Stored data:

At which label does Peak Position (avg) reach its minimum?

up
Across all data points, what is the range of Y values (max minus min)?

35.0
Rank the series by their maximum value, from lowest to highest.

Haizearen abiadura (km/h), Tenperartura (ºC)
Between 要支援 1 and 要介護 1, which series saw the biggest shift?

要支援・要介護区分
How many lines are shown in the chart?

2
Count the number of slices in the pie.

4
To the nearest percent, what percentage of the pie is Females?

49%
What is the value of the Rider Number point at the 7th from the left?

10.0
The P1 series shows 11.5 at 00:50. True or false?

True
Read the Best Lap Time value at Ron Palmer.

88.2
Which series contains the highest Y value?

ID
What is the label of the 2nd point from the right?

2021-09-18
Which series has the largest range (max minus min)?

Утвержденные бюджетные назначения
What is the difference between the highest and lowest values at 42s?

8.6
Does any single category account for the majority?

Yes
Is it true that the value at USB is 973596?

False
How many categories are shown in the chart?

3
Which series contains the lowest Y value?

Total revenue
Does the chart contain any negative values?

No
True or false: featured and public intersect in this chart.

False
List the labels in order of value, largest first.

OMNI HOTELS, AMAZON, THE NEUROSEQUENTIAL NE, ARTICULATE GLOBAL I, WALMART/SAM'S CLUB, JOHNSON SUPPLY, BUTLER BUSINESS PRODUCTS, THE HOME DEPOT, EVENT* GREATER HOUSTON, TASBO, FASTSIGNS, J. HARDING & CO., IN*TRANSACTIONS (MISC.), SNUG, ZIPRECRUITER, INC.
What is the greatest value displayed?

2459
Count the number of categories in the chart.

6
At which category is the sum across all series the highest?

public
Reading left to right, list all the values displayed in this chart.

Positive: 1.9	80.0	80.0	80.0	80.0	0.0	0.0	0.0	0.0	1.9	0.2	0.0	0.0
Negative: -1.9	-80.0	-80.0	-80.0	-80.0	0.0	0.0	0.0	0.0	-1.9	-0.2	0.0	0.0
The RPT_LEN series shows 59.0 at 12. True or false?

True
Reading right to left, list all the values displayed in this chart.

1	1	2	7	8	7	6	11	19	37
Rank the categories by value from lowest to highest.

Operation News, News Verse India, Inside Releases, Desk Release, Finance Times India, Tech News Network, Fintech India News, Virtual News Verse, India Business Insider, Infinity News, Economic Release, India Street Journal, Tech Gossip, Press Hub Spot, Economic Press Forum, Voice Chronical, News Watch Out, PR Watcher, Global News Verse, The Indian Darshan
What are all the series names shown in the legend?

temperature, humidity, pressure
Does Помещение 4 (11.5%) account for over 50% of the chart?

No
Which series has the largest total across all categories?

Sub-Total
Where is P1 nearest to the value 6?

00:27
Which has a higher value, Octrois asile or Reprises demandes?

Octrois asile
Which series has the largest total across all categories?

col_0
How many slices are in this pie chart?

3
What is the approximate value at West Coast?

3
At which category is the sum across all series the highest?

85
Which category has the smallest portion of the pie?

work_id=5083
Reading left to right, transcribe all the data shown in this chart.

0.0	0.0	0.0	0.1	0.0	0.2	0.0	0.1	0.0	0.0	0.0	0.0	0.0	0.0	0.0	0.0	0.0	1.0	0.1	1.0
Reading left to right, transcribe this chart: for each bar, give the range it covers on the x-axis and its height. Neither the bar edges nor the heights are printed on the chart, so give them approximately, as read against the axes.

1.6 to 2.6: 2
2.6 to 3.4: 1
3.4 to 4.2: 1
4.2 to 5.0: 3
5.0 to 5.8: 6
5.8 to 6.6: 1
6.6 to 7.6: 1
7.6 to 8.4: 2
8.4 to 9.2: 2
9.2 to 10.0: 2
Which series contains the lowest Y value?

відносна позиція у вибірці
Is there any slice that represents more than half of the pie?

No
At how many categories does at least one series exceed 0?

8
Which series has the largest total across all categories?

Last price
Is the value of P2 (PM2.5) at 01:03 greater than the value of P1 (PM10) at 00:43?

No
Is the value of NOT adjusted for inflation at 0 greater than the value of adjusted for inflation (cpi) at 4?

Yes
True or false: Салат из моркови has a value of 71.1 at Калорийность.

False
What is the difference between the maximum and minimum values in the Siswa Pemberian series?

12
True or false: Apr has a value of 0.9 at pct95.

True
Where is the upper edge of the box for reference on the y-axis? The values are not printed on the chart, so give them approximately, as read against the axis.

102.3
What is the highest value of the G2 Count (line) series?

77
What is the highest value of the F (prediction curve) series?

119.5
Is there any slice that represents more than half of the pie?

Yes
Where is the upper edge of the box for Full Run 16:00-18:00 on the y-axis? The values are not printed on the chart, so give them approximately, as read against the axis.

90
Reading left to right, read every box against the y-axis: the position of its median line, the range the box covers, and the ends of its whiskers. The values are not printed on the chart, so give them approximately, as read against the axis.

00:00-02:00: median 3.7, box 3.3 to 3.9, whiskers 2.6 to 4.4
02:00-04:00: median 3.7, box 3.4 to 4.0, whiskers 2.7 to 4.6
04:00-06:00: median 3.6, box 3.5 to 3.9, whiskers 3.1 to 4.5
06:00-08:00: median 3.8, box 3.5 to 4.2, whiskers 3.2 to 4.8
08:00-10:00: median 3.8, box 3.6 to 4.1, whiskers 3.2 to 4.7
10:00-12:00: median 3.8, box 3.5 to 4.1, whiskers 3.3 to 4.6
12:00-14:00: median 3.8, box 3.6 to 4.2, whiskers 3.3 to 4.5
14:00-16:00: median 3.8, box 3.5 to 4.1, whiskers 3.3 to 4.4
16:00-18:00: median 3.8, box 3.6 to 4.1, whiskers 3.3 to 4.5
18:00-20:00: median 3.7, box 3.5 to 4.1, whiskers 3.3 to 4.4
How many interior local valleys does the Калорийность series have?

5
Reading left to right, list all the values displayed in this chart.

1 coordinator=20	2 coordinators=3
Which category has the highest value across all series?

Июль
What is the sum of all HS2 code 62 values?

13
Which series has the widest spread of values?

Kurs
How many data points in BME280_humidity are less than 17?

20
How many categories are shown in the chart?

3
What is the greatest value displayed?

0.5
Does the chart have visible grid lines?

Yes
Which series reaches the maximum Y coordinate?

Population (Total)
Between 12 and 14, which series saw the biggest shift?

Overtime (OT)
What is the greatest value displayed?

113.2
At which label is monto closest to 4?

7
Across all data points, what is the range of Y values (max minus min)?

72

▸ **What you should do**: Rewrite every row above, replacing "greatest value displayed" with "highest value shown" and keeping everything else unchanged.

▸ **Solution to this exercise**:
At which label does Peak Position (avg) reach its minimum?

up
Across all data points, what is the range of Y values (max minus min)?

35.0
Rank the series by their maximum value, from lowest to highest.

Haizearen abiadura (km/h), Tenperartura (ºC)
Between 要支援 1 and 要介護 1, which series saw the biggest shift?

要支援・要介護区分
How many lines are shown in the chart?

2
Count the number of slices in the pie.

4
To the nearest percent, what percentage of the pie is Females?

49%
What is the value of the Rider Number point at the 7th from the left?

10.0
The P1 series shows 11.5 at 00:50. True or false?

True
Read the Best Lap Time value at Ron Palmer.

88.2
Which series contains the highest Y value?

ID
What is the label of the 2nd point from the right?

2021-09-18
Which series has the largest range (max minus min)?

Утвержденные бюджетные назначения
What is the difference between the highest and lowest values at 42s?

8.6
Does any single category account for the majority?

Yes
Is it true that the value at USB is 973596?

False
How many categories are shown in the chart?

3
Which series contains the lowest Y value?

Total revenue
Does the chart contain any negative values?

No
True or false: featured and public intersect in this chart.

False
List the labels in order of value, largest first.

OMNI HOTELS, AMAZON, THE NEUROSEQUENTIAL NE, ARTICULATE GLOBAL I, WALMART/SAM'S CLUB, JOHNSON SUPPLY, BUTLER BUSINESS PRODUCTS, THE HOME DEPOT, EVENT* GREATER HOUSTON, TASBO, FASTSIGNS, J. HARDING & CO., IN*TRANSACTIONS (MISC.), SNUG, ZIPRECRUITER, INC.
What is the highest value shown?

2459
Count the number of categories in the chart.

6
At which category is the sum across all series the highest?

public
Reading left to right, list all the values displayed in this chart.

Positive: 1.9	80.0	80.0	80.0	80.0	0.0	0.0	0.0	0.0	1.9	0.2	0.0	0.0
Negative: -1.9	-80.0	-80.0	-80.0	-80.0	0.0	0.0	0.0	0.0	-1.9	-0.2	0.0	0.0
The RPT_LEN series shows 59.0 at 12. True or false?

True
Reading right to left, list all the values displayed in this chart.

1	1	2	7	8	7	6	11	19	37
Rank the categories by value from lowest to highest.

Operation News, News Verse India, Inside Releases, Desk Release, Finance Times India, Tech News Network, Fintech India News, Virtual News Verse, India Business Insider, Infinity News, Economic Release, India Street Journal, Tech Gossip, Press Hub Spot, Economic Press Forum, Voice Chronical, News Watch Out, PR Watcher, Global News Verse, The Indian Darshan
What are all the series names shown in the legend?

temperature, humidity, pressure
Does Помещение 4 (11.5%) account for over 50% of the chart?

No
Which series has the largest total across all categories?

Sub-Total
Where is P1 nearest to the value 6?

00:27
Which has a higher value, Octrois asile or Reprises demandes?

Octrois asile
Which series has the largest total across all categories?

col_0
How many slices are in this pie chart?

3
What is the approximate value at West Coast?

3
At which category is the sum across all series the highest?

85
Which category has the smallest portion of the pie?

work_id=5083
Reading left to right, transcribe all the data shown in this chart.

0.0	0.0	0.0	0.1	0.0	0.2	0.0	0.1	0.0	0.0	0.0	0.0	0.0	0.0	0.0	0.0	0.0	1.0	0.1	1.0
Reading left to right, transcribe this chart: for each bar, give the range it covers on the x-axis and its height. Neither the bar edges nor the heights are printed on the chart, so give them approximately, as read against the axes.

1.6 to 2.6: 2
2.6 to 3.4: 1
3.4 to 4.2: 1
4.2 to 5.0: 3
5.0 to 5.8: 6
5.8 to 6.6: 1
6.6 to 7.6: 1
7.6 to 8.4: 2
8.4 to 9.2: 2
9.2 to 10.0: 2
Which series contains the lowest Y value?

відносна позиція у вибірці
Is there any slice that represents more than half of the pie?

No
At how many categories does at least one series exceed 0?

8
Which series has the largest total across all categories?

Last price
Is the value of P2 (PM2.5) at 01:03 greater than the value of P1 (PM10) at 00:43?

No
Is the value of NOT adjusted for inflation at 0 greater than the value of adjusted for inflation (cpi) at 4?

Yes
True or false: Салат из моркови has a value of 71.1 at Калорийность.

False
What is the difference between the maximum and minimum values in the Siswa Pemberian series?

12
True or false: Apr has a value of 0.9 at pct95.

True
Where is the upper edge of the box for reference on the y-axis? The values are not printed on the chart, so give them approximately, as read against the axis.

102.3
What is the highest value of the G2 Count (line) series?

77
What is the highest value of the F (prediction curve) series?

119.5
Is there any slice that represents more than half of the pie?

Yes
Where is the upper edge of the box for Full Run 16:00-18:00 on the y-axis? The values are not printed on the chart, so give them approximately, as read against the axis.

90
Reading left to right, read every box against the y-axis: the position of its median line, the range the box covers, and the ends of its whiskers. The values are not printed on the chart, so give them approximately, as read against the axis.

00:00-02:00: median 3.7, box 3.3 to 3.9, whiskers 2.6 to 4.4
02:00-04:00: median 3.7, box 3.4 to 4.0, whiskers 2.7 to 4.6
04:00-06:00: median 3.6, box 3.5 to 3.9, whiskers 3.1 to 4.5
06:00-08:00: median 3.8, box 3.5 to 4.2, whiskers 3.2 to 4.8
08:00-10:00: median 3.8, box 3.6 to 4.1, whiskers 3.2 to 4.7
10:00-12:00: median 3.8, box 3.5 to 4.1, whiskers 3.3 to 4.6
12:00-14:00: median 3.8, box 3.6 to 4.2, whiskers 3.3 to 4.5
14:00-16:00: median 3.8, box 3.5 to 4.1, whiskers 3.3 to 4.4
16:00-18:00: median 3.8, box 3.6 to 4.1, whiskers 3.3 to 4.5
18:00-20:00: median 3.7, box 3.5 to 4.1, whiskers 3.3 to 4.4
How many interior local valleys does the Калорийность series have?

5
Reading left to right, list all the values displayed in this chart.

1 coordinator=20	2 coordinators=3
Which category has the highest value across all series?

Июль
What is the sum of all HS2 code 62 values?

13
Which series has the widest spread of values?

Kurs
How many data points in BME280_humidity are less than 17?

20
How many categories are shown in the chart?

3
What is the highest value shown?

0.5
Does the chart have visible grid lines?

Yes
Which series reaches the maximum Y coordinate?

Population (Total)
Between 12 and 14, which series saw the biggest shift?

Overtime (OT)
What is the highest value shown?

113.2
At which label is monto closest to 4?

7
Across all data points, what is the range of Y values (max minus min)?

72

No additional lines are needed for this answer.